_POLECENIE A_: Przefiltruj wykaz i przepisz każdy wiersz, w którym występuje ciąg „Render”.

_FRAGMENT TEKSTU_:

╭──

– To, że Śląsk stanie się polską Lombardią na razie nam nie grozi. Nowe przypadki zakażeń ograniczają się do konkretnych kopalń i rodzin górników. Prowadzimy szerokie badania przesiewowe, mamy nadzieje, że będziemy w stanie opanować poziom transmisji – oceniła Jadwiga Emilewicz. Minister rozwoju na antenie Polsat News stwierdziła, że liczba przypadków koronawirusa w Polsce, z wyłączeniem kopalni, maleje. – Tu mamy do czynienia z konkretnymi zakładami pracy i transmisją od pracowników do ich rodzin. Wydaje się, że powinniśmy to opanować w sposób stosunkowo łatwy – dodała. Zdaniem wicepremier mówienie o oddzieleniu kordonem sanitarnym województwa śląskiego jest „zdecydowanie nieuprawomocnione”.
Co z wyborami?
Jednym z tematów poruszanych w programie „Gość Wydarzeń” były wybory prezydenckie. Emilewicz stwierdziła, że wszyscy chcą zorganizowania ich jak najszybciej tak, by „utrzymać zapisy konstytucyjne”. – Przypomnijmy, że mandat prezydenta wygasa 6 sierpnia. Dzisiaj nie ma powodów ku temu, by wybory nie zostały przeprowadzone przed tym terminem – podkreśliła stwierdzając, że w wystarczającym stopniu udało się opanować „stan epidemiczny”.

╰──

_WYKAZ WPISÓW_:
╭──

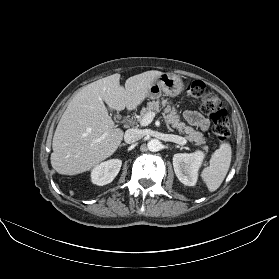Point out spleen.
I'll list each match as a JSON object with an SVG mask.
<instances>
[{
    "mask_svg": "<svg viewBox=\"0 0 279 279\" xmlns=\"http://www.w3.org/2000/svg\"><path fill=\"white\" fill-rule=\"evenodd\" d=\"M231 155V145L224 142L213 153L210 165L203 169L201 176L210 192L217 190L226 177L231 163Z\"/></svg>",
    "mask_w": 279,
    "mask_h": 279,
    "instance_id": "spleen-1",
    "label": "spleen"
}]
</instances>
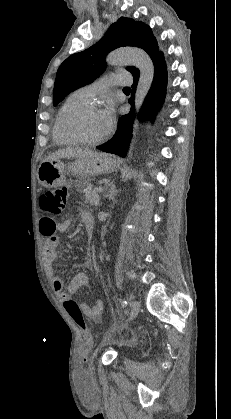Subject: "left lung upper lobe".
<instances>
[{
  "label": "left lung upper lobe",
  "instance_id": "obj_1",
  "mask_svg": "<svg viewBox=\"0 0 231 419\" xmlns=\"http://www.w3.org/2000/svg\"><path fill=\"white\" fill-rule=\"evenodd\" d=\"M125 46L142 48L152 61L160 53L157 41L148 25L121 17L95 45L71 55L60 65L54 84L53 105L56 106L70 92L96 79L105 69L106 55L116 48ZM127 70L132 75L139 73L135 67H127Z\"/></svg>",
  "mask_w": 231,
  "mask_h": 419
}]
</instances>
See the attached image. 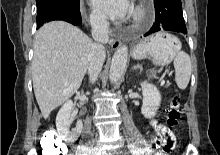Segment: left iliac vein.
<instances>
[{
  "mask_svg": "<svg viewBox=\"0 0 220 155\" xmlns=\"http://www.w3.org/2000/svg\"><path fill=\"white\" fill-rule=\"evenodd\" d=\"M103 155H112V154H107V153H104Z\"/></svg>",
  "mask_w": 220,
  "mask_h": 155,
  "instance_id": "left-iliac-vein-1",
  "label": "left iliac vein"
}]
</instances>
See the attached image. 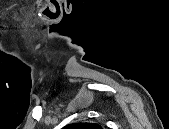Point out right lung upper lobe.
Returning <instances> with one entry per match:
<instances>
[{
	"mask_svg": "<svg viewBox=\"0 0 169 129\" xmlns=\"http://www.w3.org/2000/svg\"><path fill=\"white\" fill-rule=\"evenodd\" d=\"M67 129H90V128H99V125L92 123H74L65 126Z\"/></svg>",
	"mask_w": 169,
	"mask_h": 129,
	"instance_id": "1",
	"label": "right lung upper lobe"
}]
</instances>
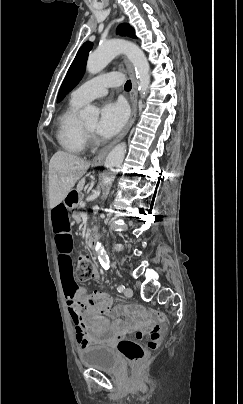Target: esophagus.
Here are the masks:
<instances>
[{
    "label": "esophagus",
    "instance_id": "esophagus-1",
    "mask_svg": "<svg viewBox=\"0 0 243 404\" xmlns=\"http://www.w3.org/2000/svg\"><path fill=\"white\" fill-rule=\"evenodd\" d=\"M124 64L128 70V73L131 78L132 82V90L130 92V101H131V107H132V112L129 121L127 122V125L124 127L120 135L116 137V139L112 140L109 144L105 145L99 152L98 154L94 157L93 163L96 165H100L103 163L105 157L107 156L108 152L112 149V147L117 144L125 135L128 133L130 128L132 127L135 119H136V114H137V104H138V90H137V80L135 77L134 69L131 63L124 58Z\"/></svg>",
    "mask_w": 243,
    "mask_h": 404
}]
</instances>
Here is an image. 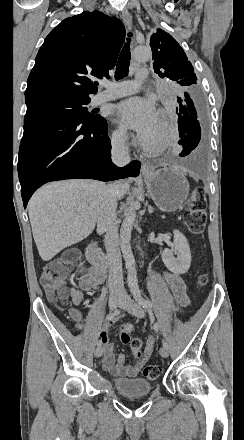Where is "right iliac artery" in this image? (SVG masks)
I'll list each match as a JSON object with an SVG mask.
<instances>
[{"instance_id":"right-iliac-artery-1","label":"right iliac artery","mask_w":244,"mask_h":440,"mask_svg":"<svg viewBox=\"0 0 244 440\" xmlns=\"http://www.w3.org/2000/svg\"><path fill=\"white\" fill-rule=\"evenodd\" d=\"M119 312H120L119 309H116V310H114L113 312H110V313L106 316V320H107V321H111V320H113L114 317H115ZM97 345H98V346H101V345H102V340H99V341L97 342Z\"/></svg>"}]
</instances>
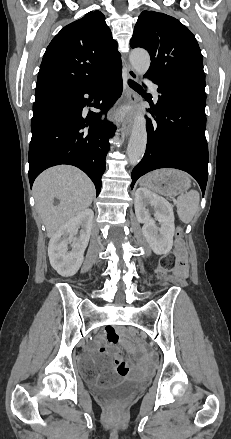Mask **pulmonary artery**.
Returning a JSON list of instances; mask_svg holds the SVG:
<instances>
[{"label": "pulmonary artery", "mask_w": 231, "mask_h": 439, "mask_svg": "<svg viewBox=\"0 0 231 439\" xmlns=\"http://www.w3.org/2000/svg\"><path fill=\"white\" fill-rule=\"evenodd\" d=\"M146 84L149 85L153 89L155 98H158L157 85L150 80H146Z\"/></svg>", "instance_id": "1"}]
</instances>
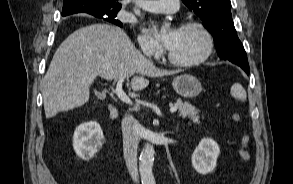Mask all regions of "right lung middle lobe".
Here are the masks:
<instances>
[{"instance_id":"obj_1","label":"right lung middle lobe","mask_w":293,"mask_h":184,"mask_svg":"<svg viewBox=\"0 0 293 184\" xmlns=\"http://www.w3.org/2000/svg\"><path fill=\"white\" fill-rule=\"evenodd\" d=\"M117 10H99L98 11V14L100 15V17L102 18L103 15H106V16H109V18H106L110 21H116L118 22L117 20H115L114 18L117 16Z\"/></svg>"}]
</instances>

╰──
╭──

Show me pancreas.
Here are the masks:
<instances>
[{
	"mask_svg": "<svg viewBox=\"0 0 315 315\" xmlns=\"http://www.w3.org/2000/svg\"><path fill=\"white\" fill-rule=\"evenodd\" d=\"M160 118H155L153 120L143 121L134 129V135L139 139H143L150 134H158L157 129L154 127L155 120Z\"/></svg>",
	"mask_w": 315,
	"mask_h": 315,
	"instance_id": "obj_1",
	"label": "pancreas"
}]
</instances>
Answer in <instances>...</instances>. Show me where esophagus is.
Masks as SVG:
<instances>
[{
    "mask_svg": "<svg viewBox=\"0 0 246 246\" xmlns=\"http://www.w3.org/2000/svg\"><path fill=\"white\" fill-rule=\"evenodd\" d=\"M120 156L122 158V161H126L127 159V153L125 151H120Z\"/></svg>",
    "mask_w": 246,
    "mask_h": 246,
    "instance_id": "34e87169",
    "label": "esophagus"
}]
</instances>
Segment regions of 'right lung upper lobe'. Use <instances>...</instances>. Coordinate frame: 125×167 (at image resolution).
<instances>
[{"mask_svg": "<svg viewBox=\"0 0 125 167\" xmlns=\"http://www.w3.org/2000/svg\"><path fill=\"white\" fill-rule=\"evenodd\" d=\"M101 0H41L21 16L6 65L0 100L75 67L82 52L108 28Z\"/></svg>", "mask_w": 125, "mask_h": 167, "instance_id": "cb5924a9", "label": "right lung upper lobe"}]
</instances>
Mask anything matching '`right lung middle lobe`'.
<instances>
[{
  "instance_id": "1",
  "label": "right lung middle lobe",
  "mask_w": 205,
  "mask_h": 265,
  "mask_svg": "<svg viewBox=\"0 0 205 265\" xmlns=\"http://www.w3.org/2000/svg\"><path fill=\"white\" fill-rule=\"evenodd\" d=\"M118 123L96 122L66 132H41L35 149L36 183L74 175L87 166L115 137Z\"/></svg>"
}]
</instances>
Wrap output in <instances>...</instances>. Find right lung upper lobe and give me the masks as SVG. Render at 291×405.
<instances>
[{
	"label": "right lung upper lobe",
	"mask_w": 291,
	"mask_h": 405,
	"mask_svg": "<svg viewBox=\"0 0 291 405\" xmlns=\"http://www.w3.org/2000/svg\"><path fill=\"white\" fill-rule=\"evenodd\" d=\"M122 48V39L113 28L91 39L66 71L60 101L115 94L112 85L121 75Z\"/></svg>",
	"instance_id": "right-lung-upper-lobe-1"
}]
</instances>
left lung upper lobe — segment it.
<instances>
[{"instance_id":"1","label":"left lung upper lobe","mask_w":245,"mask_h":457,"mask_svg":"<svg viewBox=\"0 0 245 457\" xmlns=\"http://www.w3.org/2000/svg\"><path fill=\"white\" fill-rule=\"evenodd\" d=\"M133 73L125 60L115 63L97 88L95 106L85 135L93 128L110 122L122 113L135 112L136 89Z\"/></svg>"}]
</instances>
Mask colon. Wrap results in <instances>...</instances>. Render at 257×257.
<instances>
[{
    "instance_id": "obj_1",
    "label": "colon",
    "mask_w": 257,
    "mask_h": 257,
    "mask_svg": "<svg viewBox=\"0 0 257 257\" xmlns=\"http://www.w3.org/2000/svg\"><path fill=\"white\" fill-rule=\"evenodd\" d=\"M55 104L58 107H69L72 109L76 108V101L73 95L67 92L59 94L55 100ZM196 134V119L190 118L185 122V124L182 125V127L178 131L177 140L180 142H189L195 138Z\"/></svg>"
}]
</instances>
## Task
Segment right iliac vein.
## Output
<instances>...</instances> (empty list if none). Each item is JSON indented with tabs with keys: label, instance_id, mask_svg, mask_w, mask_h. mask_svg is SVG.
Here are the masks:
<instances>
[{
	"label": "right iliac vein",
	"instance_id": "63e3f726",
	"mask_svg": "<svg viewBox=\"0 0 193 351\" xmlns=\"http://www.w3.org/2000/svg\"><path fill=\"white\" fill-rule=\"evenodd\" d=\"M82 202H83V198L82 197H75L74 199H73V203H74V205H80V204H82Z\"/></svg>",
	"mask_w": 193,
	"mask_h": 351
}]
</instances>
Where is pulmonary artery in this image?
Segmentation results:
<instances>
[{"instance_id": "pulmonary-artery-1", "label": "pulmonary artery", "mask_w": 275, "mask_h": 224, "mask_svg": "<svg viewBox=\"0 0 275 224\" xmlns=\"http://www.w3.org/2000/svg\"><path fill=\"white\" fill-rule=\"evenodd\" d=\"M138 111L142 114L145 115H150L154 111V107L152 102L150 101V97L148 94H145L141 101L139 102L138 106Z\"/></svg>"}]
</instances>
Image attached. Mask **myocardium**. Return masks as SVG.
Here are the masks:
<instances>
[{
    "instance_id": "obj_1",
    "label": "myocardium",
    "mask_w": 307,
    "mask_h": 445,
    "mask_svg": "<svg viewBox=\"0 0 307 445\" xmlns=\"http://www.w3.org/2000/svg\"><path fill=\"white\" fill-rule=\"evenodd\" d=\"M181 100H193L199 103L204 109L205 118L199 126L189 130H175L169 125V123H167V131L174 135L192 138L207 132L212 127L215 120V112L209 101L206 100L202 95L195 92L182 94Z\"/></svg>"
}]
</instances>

╰──

_POLECENIE B_: Kiedy według fragmentu tekstu wygasa mandat prezydenta?

_ODPOWIEDŹ PISEMNA A_:
Wrap output in <instances>...</instances>. Find right lung upper lobe and give me the masks as SVG. Render at 291×405.
Mask colon. Wrap results in <instances>...</instances>. Render at 257×257.

_ODPOWIEDŹ PISEMNA B_: Mandat prezydenta wygasa 6 sierpnia.